__Extracted information__:
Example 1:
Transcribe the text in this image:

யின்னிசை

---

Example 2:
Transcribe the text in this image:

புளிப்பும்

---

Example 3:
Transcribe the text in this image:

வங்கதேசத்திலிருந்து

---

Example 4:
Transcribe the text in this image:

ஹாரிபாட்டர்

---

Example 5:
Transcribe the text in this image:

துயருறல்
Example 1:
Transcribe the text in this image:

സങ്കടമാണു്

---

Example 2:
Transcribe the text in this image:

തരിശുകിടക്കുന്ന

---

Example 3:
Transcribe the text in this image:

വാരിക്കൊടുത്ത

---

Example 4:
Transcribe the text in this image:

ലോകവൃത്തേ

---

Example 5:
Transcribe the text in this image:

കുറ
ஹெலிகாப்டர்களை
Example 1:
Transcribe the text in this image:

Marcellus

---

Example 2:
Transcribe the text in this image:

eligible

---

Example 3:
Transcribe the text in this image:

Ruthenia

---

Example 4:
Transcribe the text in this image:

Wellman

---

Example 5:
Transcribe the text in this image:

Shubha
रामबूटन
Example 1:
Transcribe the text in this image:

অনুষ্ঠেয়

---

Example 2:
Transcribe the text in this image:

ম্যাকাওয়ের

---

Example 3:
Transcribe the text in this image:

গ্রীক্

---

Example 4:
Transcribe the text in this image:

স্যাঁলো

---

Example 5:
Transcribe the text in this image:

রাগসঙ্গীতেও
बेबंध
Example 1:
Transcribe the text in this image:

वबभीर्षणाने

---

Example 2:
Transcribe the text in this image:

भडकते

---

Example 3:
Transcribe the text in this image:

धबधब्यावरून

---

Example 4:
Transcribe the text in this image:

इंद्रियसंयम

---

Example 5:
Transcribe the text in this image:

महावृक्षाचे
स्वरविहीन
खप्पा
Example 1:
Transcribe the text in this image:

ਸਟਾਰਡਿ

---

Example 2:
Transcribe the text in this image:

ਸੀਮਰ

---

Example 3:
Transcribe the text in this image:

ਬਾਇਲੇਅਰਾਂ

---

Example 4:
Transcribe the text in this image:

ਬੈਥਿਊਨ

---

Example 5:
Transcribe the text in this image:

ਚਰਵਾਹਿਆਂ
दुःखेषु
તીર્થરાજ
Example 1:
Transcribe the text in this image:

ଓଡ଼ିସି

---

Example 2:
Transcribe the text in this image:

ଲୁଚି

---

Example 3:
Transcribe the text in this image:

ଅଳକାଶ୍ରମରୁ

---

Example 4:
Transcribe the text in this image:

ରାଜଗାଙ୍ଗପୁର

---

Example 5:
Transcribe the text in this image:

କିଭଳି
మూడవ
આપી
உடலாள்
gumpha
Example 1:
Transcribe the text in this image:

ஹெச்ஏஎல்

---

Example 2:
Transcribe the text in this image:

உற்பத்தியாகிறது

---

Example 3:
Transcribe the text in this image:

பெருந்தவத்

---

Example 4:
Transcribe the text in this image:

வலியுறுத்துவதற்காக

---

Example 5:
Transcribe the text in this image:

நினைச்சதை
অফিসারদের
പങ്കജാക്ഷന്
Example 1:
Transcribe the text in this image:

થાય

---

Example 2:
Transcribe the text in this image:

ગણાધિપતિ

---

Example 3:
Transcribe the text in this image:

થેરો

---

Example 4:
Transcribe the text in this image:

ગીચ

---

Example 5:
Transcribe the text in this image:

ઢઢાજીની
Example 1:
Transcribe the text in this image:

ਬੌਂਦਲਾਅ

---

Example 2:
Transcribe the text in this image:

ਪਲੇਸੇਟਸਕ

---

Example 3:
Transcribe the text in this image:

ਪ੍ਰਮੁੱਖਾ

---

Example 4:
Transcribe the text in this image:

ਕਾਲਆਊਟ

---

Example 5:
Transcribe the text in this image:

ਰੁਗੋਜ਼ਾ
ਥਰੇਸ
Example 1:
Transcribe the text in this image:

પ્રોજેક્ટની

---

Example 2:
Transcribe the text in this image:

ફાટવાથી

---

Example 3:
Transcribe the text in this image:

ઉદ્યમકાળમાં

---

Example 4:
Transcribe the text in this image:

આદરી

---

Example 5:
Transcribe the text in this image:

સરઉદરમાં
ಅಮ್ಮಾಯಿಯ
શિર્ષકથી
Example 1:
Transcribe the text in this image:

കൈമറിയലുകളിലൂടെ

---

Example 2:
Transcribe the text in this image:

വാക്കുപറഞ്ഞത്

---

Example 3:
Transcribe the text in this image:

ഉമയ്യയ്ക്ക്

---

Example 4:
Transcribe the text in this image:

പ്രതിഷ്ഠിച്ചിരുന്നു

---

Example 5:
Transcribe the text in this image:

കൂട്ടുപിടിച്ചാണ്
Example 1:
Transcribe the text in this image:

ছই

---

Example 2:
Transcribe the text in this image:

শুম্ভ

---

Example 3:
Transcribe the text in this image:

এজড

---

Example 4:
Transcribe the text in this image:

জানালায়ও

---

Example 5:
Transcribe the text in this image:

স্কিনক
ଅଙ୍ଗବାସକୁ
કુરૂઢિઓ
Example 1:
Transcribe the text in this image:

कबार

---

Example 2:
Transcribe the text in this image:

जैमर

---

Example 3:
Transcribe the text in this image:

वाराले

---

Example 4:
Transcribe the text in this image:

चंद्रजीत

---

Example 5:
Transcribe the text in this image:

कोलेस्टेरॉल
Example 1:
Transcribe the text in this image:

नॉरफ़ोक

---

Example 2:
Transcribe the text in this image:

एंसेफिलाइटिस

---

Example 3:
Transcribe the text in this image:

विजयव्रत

__Directions for this task__: Give all the lines of the items above again, replacing "Transcribe" with "Write out" each time it appears and changing nothing else.

__Full solution__:
Example 1:
Write out the text in this image:

யின்னிசை

---

Example 2:
Write out the text in this image:

புளிப்பும்

---

Example 3:
Write out the text in this image:

வங்கதேசத்திலிருந்து

---

Example 4:
Write out the text in this image:

ஹாரிபாட்டர்

---

Example 5:
Write out the text in this image:

துயருறல்
Example 1:
Write out the text in this image:

സങ്കടമാണു്

---

Example 2:
Write out the text in this image:

തരിശുകിടക്കുന്ന

---

Example 3:
Write out the text in this image:

വാരിക്കൊടുത്ത

---

Example 4:
Write out the text in this image:

ലോകവൃത്തേ

---

Example 5:
Write out the text in this image:

കുറ
ஹெலிகாப்டர்களை
Example 1:
Write out the text in this image:

Marcellus

---

Example 2:
Write out the text in this image:

eligible

---

Example 3:
Write out the text in this image:

Ruthenia

---

Example 4:
Write out the text in this image:

Wellman

---

Example 5:
Write out the text in this image:

Shubha
रामबूटन
Example 1:
Write out the text in this image:

অনুষ্ঠেয়

---

Example 2:
Write out the text in this image:

ম্যাকাওয়ের

---

Example 3:
Write out the text in this image:

গ্রীক্

---

Example 4:
Write out the text in this image:

স্যাঁলো

---

Example 5:
Write out the text in this image:

রাগসঙ্গীতেও
बेबंध
Example 1:
Write out the text in this image:

वबभीर्षणाने

---

Example 2:
Write out the text in this image:

भडकते

---

Example 3:
Write out the text in this image:

धबधब्यावरून

---

Example 4:
Write out the text in this image:

इंद्रियसंयम

---

Example 5:
Write out the text in this image:

महावृक्षाचे
स्वरविहीन
खप्पा
Example 1:
Write out the text in this image:

ਸਟਾਰਡਿ

---

Example 2:
Write out the text in this image:

ਸੀਮਰ

---

Example 3:
Write out the text in this image:

ਬਾਇਲੇਅਰਾਂ

---

Example 4:
Write out the text in this image:

ਬੈਥਿਊਨ

---

Example 5:
Write out the text in this image:

ਚਰਵਾਹਿਆਂ
दुःखेषु
તીર્થરાજ
Example 1:
Write out the text in this image:

ଓଡ଼ିସି

---

Example 2:
Write out the text in this image:

ଲୁଚି

---

Example 3:
Write out the text in this image:

ଅଳକାଶ୍ରମରୁ

---

Example 4:
Write out the text in this image:

ରାଜଗାଙ୍ଗପୁର

---

Example 5:
Write out the text in this image:

କିଭଳି
మూడవ
આપી
உடலாள்
gumpha
Example 1:
Write out the text in this image:

ஹெச்ஏஎல்

---

Example 2:
Write out the text in this image:

உற்பத்தியாகிறது

---

Example 3:
Write out the text in this image:

பெருந்தவத்

---

Example 4:
Write out the text in this image:

வலியுறுத்துவதற்காக

---

Example 5:
Write out the text in this image:

நினைச்சதை
অফিসারদের
പങ്കജാക്ഷന്
Example 1:
Write out the text in this image:

થાય

---

Example 2:
Write out the text in this image:

ગણાધિપતિ

---

Example 3:
Write out the text in this image:

થેરો

---

Example 4:
Write out the text in this image:

ગીચ

---

Example 5:
Write out the text in this image:

ઢઢાજીની
Example 1:
Write out the text in this image:

ਬੌਂਦਲਾਅ

---

Example 2:
Write out the text in this image:

ਪਲੇਸੇਟਸਕ

---

Example 3:
Write out the text in this image:

ਪ੍ਰਮੁੱਖਾ

---

Example 4:
Write out the text in this image:

ਕਾਲਆਊਟ

---

Example 5:
Write out the text in this image:

ਰੁਗੋਜ਼ਾ
ਥਰੇਸ
Example 1:
Write out the text in this image:

પ્રોજેક્ટની

---

Example 2:
Write out the text in this image:

ફાટવાથી

---

Example 3:
Write out the text in this image:

ઉદ્યમકાળમાં

---

Example 4:
Write out the text in this image:

આદરી

---

Example 5:
Write out the text in this image:

સરઉદરમાં
ಅಮ್ಮಾಯಿಯ
શિર્ષકથી
Example 1:
Write out the text in this image:

കൈമറിയലുകളിലൂടെ

---

Example 2:
Write out the text in this image:

വാക്കുപറഞ്ഞത്

---

Example 3:
Write out the text in this image:

ഉമയ്യയ്ക്ക്

---

Example 4:
Write out the text in this image:

പ്രതിഷ്ഠിച്ചിരുന്നു

---

Example 5:
Write out the text in this image:

കൂട്ടുപിടിച്ചാണ്
Example 1:
Write out the text in this image:

ছই

---

Example 2:
Write out the text in this image:

শুম্ভ

---

Example 3:
Write out the text in this image:

এজড

---

Example 4:
Write out the text in this image:

জানালায়ও

---

Example 5:
Write out the text in this image:

স্কিনক
ଅଙ୍ଗବାସକୁ
કુરૂઢિઓ
Example 1:
Write out the text in this image:

कबार

---

Example 2:
Write out the text in this image:

जैमर

---

Example 3:
Write out the text in this image:

वाराले

---

Example 4:
Write out the text in this image:

चंद्रजीत

---

Example 5:
Write out the text in this image:

कोलेस्टेरॉल
Example 1:
Write out the text in this image:

नॉरफ़ोक

---

Example 2:
Write out the text in this image:

एंसेफिलाइटिस

---

Example 3:
Write out the text in this image:

विजयव्रत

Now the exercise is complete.